- O primeiro-ministro Mark Carney substituiu a estratégia climática anterior por uma abordagem baseada em investir, não proibir, derrubando ou enfraquecendo várias políticas de clima já existentes.
- Houve suspensão ou atrasos em regulações-chave, como metas de emissões de metano, regras de eletricidade limpa (adiadas para 2050) e obrigações de veículos de emissão zero (ZEV), além de revogação de planos de teto de emissões de petróleo e gás.
- O governo tem apoiado ativamente infraestrutura de combustíveis fósseis, acelerando projetos de LNG e pipelines e abrindo espaço para subsídios federais, incluindo um possível novo fundo soberano para financiar infraestrutura de combustíveis fósseis.
- Um acordo energético com a Alberta reduziu a pressão sobre o preço industrial de carbono ali estável em 2040 para 130 por tonelada, enfraquecendo a meta de precificar o carbono no setor industrial até 2030.
- Especialistas e organizações climáticas afirmam que as mudanças podem comprometer o objetivo de emissões netas zero até 2050, enquanto parte da população continua resistente e vê motivos políticos para ceder terreno a Alberta.
O primeiro-ministro Mark Carney sinalizou mudanças significativas na abordagem climática do Canadá ao anunciar, nos últimos meses, uma virada para estímulo à indústria em detrimento de medidas de proibição. Entre as ações, há a retirada do preço ao consumidor do carbono, sob sua liderança.
O governo federal lançou a Climate Competitiveness Strategy, que prioriza atrair investimentos em vez de impor proibições. Regulamentações sobre metano foram enfraquecidas ou adiadas, e as regras de energia limpa foram estendidas até 2050, reabrindo espaço para novas plantas a gás.
Um teto de emissões para petróleo e gás foi considerado, mas acabou sendo removido. Também houve sinalização de revisão de leis contra greenwashing e atraso nas metas de veículos de emissão zero, com impactos observados nas vendas de EVs no país.
Alterações regulatórias e econômicas
O governo passou a favorecer infraestrutura de combustíveis fósseis, incluindo projetos de LNG e linhas de gasodutos com possível subsídio federal.
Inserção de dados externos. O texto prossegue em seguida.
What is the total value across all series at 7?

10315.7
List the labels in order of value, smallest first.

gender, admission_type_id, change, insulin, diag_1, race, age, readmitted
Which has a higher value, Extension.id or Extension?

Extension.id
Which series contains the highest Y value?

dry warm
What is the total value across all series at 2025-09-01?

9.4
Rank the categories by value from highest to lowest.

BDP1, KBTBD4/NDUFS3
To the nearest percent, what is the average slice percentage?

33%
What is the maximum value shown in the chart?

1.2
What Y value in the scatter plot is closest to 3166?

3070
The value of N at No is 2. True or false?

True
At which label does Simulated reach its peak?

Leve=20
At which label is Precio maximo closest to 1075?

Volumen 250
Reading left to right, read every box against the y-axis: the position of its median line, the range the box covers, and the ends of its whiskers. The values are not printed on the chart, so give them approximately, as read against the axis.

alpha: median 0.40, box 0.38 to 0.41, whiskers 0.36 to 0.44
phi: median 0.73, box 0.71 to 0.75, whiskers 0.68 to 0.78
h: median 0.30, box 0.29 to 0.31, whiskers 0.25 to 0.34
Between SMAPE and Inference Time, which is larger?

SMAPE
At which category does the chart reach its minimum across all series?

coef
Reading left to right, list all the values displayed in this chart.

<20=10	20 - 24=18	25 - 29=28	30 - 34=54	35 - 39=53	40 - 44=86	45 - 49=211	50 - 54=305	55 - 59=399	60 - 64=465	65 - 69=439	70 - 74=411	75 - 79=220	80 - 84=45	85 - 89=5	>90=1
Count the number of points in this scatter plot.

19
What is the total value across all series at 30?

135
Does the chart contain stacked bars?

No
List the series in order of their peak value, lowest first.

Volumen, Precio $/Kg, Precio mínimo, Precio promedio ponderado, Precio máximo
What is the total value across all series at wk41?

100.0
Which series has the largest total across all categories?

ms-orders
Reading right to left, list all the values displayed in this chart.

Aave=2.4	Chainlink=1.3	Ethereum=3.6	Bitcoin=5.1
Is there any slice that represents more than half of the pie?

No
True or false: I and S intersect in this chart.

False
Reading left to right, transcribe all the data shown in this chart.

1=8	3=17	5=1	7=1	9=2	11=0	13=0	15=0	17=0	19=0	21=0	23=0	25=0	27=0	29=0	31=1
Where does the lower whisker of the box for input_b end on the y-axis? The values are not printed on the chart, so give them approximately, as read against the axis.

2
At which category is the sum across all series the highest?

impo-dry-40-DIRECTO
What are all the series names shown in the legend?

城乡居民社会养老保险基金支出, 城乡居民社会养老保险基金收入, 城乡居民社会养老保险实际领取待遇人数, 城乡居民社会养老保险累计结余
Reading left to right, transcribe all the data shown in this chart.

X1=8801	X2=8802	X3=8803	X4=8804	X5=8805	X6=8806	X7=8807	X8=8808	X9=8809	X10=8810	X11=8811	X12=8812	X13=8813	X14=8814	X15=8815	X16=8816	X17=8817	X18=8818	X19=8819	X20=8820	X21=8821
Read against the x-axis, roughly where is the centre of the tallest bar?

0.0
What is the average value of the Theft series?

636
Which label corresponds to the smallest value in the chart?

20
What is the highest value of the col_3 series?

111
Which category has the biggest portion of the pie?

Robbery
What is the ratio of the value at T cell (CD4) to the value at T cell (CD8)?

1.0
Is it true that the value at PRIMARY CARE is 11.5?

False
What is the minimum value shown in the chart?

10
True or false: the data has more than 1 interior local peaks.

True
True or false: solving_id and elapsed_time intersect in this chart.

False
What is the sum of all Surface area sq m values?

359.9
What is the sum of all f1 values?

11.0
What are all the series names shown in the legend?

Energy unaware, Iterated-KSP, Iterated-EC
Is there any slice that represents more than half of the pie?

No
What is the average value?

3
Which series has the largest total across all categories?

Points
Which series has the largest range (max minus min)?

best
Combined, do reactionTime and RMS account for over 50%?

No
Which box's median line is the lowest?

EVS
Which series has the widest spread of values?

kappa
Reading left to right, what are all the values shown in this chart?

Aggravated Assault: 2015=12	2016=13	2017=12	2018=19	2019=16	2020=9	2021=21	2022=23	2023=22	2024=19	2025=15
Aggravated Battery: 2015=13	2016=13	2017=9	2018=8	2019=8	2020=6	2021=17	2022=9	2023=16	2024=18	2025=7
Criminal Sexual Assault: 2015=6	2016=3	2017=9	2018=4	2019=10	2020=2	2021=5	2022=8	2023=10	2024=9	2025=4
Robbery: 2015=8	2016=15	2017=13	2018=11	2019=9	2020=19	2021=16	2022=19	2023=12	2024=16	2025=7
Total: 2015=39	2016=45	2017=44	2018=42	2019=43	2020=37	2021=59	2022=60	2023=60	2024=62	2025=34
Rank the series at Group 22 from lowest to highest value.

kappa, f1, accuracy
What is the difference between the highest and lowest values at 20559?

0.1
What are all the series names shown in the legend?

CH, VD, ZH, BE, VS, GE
Projetos considerados de “construção nacional” receberam menos restrições ambientais, acelerando licenças e autorizações.
Além disso, houve reforço de incentivos fiscais para captura e armazenamento de carbono e ampliação de subsídios a recuperação avançada de petróleo, com uso de carbono capturado. Um novo fundo soberano federal foi anunciado para financiar projetos de infraestrutura de combustíveis fósseis.
A suspensão de um imposto sobre o gás e o petróleo contrastou com promessas anteriores de fortalecer o preço interno de carbono industrial. Especialistas indicam que a nova linha pode reduzir a eficácia de ferramentas climáticas domésticas.
Contexto político e críticas
Em maio, Carney assinou acordo energético com a primeira-ministra de Alberta, Danielle Smith, para facilitar o avanço de um novo oleoduto e reduzir a tributação de carbono na província. AClimate Action Network Canada criticou o acordo como prejudicial ao plano climático do Canadá.
A Climate Institute divulgou que o pacto coloca em risco o compromisso de neutralidade de carbono até 2050. Ainda assim, havia apoio entre parte do público para manter a unidade nacional frente a tensões regionais.
Alguns observadores argumentam que as mudanças visam conciliar interesses regionais com o objetivo de avançar reformas estruturais. Contudo, projetos de infraestrutura de petróleo e gás permanecem sob avaliação de viabilidade e aceitação de investidores.
Perspectivas futuras
Especialistas indicam que as medidas podem impactar as emissões nacionais e as exportações de carbono. Há dúvidas sobre a capacidade de atrair financiamento para novos projetos fósseis, diante de pressões globais por transição energética.
Indígenas e movimentos ambientais afirmam que continuarão a contestar obras estratégicas que afetem seus territórios. Enquanto o Canadá sustenta a economia de hidrocarbonetos, o mundo segue com avanços significativos em políticas de redução de emissões.